● **AIM OF THE EXERCISE**:
Print the data exactly as written, line for line, and leave its pictures behind.

──────────

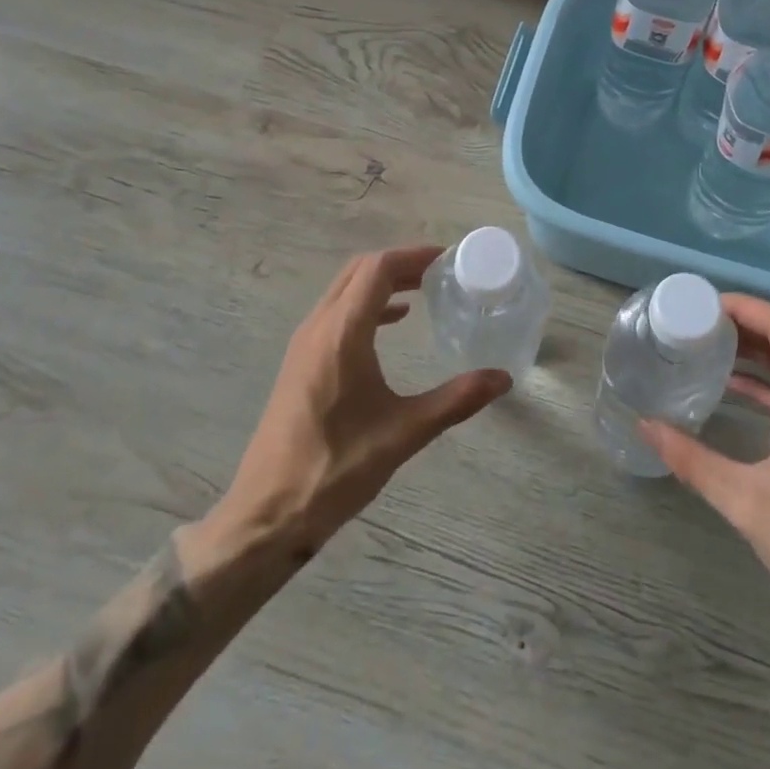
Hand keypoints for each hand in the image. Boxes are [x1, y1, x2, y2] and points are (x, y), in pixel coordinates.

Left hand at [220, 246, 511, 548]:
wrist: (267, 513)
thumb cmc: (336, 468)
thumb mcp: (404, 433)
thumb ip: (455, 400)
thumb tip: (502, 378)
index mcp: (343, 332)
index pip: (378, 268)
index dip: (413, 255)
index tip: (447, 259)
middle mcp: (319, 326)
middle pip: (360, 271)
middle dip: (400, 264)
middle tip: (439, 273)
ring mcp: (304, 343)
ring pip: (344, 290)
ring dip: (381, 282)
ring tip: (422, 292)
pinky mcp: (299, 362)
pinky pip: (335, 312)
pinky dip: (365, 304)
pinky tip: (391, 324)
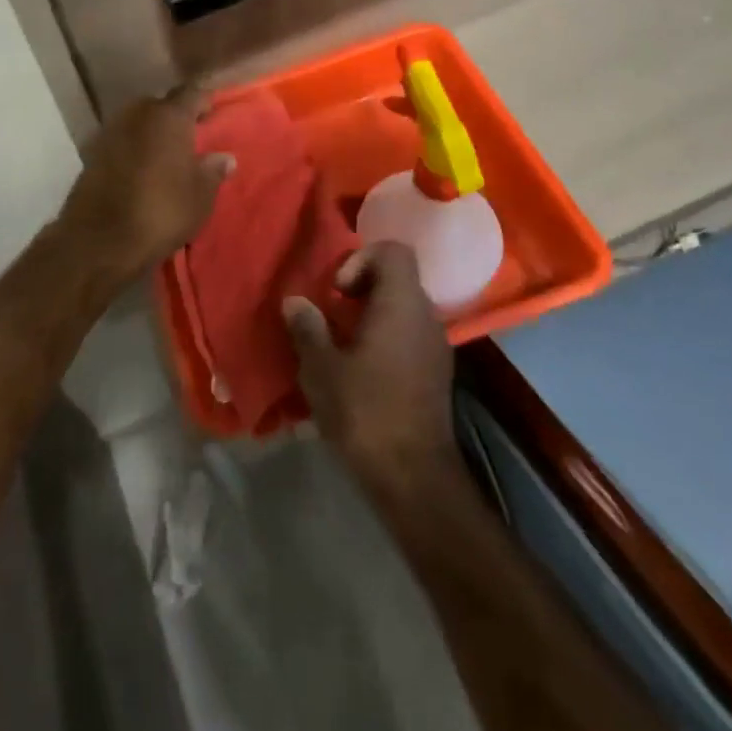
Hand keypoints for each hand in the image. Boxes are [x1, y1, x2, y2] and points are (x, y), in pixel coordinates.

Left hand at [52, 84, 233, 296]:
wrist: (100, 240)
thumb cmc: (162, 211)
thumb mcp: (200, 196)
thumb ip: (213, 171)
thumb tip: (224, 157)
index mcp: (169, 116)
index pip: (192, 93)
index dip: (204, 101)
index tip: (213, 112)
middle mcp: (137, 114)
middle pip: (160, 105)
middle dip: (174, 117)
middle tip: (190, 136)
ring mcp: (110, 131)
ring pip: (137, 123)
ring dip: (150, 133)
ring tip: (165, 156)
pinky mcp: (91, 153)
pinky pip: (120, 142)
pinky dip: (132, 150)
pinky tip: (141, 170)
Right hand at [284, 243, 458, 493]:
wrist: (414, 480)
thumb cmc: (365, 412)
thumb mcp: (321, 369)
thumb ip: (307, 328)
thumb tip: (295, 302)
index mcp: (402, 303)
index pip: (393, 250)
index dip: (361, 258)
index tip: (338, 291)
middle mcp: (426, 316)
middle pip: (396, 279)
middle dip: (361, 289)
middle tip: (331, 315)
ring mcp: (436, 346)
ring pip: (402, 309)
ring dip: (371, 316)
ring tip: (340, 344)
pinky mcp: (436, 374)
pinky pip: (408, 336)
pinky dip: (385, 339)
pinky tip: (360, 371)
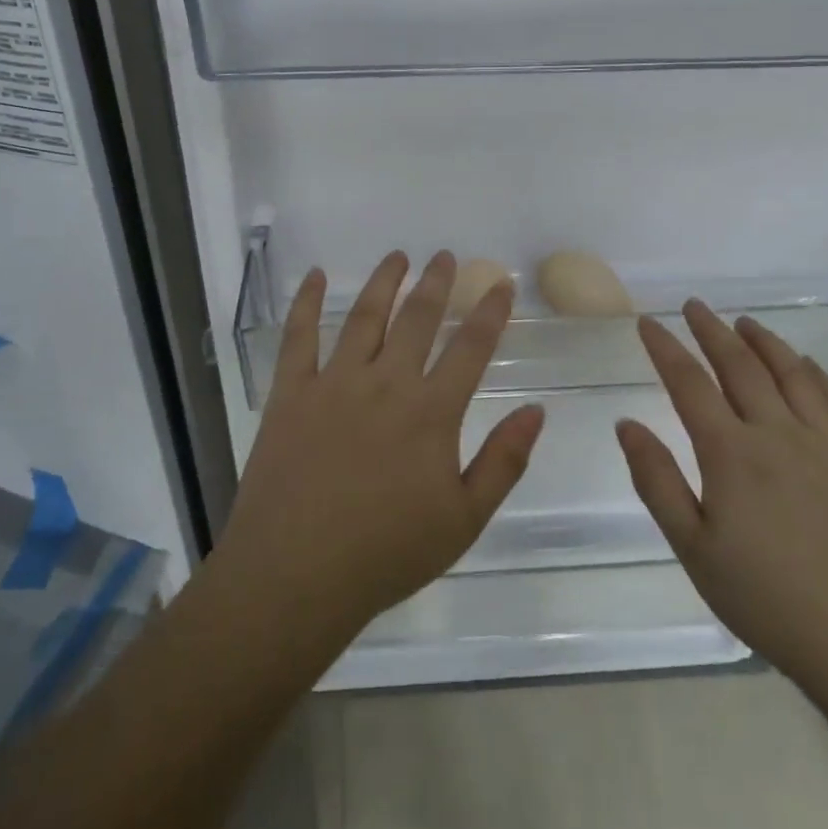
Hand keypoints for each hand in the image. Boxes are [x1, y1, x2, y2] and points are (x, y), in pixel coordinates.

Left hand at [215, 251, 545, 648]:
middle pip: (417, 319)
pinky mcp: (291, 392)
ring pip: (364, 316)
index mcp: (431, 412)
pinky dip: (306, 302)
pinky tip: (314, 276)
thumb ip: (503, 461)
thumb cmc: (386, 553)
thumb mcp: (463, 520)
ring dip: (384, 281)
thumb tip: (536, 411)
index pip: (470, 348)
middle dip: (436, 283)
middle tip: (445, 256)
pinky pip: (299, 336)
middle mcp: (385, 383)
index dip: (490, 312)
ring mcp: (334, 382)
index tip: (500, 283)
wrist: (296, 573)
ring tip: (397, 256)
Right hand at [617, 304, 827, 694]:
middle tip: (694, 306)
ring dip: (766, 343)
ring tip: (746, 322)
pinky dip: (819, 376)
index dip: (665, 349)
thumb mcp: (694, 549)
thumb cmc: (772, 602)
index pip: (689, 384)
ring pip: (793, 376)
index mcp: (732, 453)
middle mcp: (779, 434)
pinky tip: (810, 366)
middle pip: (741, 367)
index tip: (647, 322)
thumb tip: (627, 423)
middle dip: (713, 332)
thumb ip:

──────────

● **ANSWER SPACE**:
Hand keypoints for each hand in the image. Boxes are [x1, y1, x2, y2] and points are (x, y), in pixel coordinates.

Left hand at [220, 246, 511, 548]:
wrist: (267, 513)
thumb cmc: (336, 468)
thumb mcp: (404, 433)
thumb ip: (455, 400)
thumb tip: (502, 378)
index mcp: (343, 332)
index pip: (378, 268)
index dip: (413, 255)
index tip: (447, 259)
middle mcp: (319, 326)
middle pip: (360, 271)
middle dip: (400, 264)
middle tip: (439, 273)
ring mcp: (304, 343)
ring pip: (344, 290)
ring dip: (381, 282)
ring tip: (422, 292)
pinky mcp: (299, 362)
pinky pip: (335, 312)
pinky dip: (365, 304)
pinky tip: (391, 324)
Hand keypoints for each hand in the image. Boxes are [x1, y1, x2, y2] and points are (x, y), in pixel coordinates.

Left hand at [52, 84, 233, 296]:
wrist: (100, 240)
thumb cmc: (162, 211)
thumb mcp: (200, 196)
thumb ip: (213, 171)
thumb tip: (224, 157)
index mcp: (169, 116)
index pip: (192, 93)
index dip: (204, 101)
index tip: (213, 112)
middle mcp: (137, 114)
middle pip: (160, 105)
middle dip: (174, 117)
middle tip: (190, 136)
ring mcp: (110, 131)
ring pip: (137, 123)
ring dip: (150, 133)
ring tip: (165, 156)
pinky mcp: (91, 153)
pinky pip: (120, 142)
pinky dip: (132, 150)
pinky tip: (141, 170)
Right hand at [284, 243, 458, 493]:
wrist: (414, 480)
thumb cmc: (365, 412)
thumb mcp: (321, 369)
thumb ip: (307, 328)
thumb tip: (295, 302)
index mcp: (402, 303)
index pip: (393, 250)
index dip: (361, 258)
index tip: (338, 291)
middle mcp: (426, 316)
middle pip: (396, 279)
middle dip: (361, 289)
middle tip: (331, 315)
ring mcp: (436, 346)
ring pip: (402, 309)
ring dip: (371, 316)
ring tip: (340, 344)
pinky mcp: (436, 374)
pinky pip: (408, 336)
pinky dip: (385, 339)
pinky tip: (360, 371)
Hand keypoints for each hand in the image. Boxes are [x1, y1, x2, y2] and points are (x, y), in pixel coordinates.

Left hand at [215, 251, 545, 648]:
middle pip: (417, 319)
pinky mcp: (291, 392)
ring pip: (364, 316)
index mcp: (431, 412)
pinky dip: (306, 302)
pinky tip: (314, 276)
thumb ip: (503, 461)
thumb cmc: (386, 553)
thumb mcp: (463, 520)
ring dip: (384, 281)
thumb tip: (536, 411)
index pip: (470, 348)
middle dip: (436, 283)
middle tip: (445, 256)
pinky pip: (299, 336)
middle mcp: (385, 383)
index dip: (490, 312)
ring mcp: (334, 382)
index tip: (500, 283)
wrist: (296, 573)
ring tip: (397, 256)
Right hand at [617, 304, 827, 694]:
middle tip: (694, 306)
ring dip: (766, 343)
ring tip: (746, 322)
pinky dip: (819, 376)
index dip: (665, 349)
thumb mcp: (694, 549)
thumb cmc: (772, 602)
index pip: (689, 384)
ring pip: (793, 376)
index mcp: (732, 453)
middle mcp: (779, 434)
pinky tip: (810, 366)
middle pip: (741, 367)
index tip: (647, 322)
thumb tip: (627, 423)
middle dip: (713, 332)
thumb ip:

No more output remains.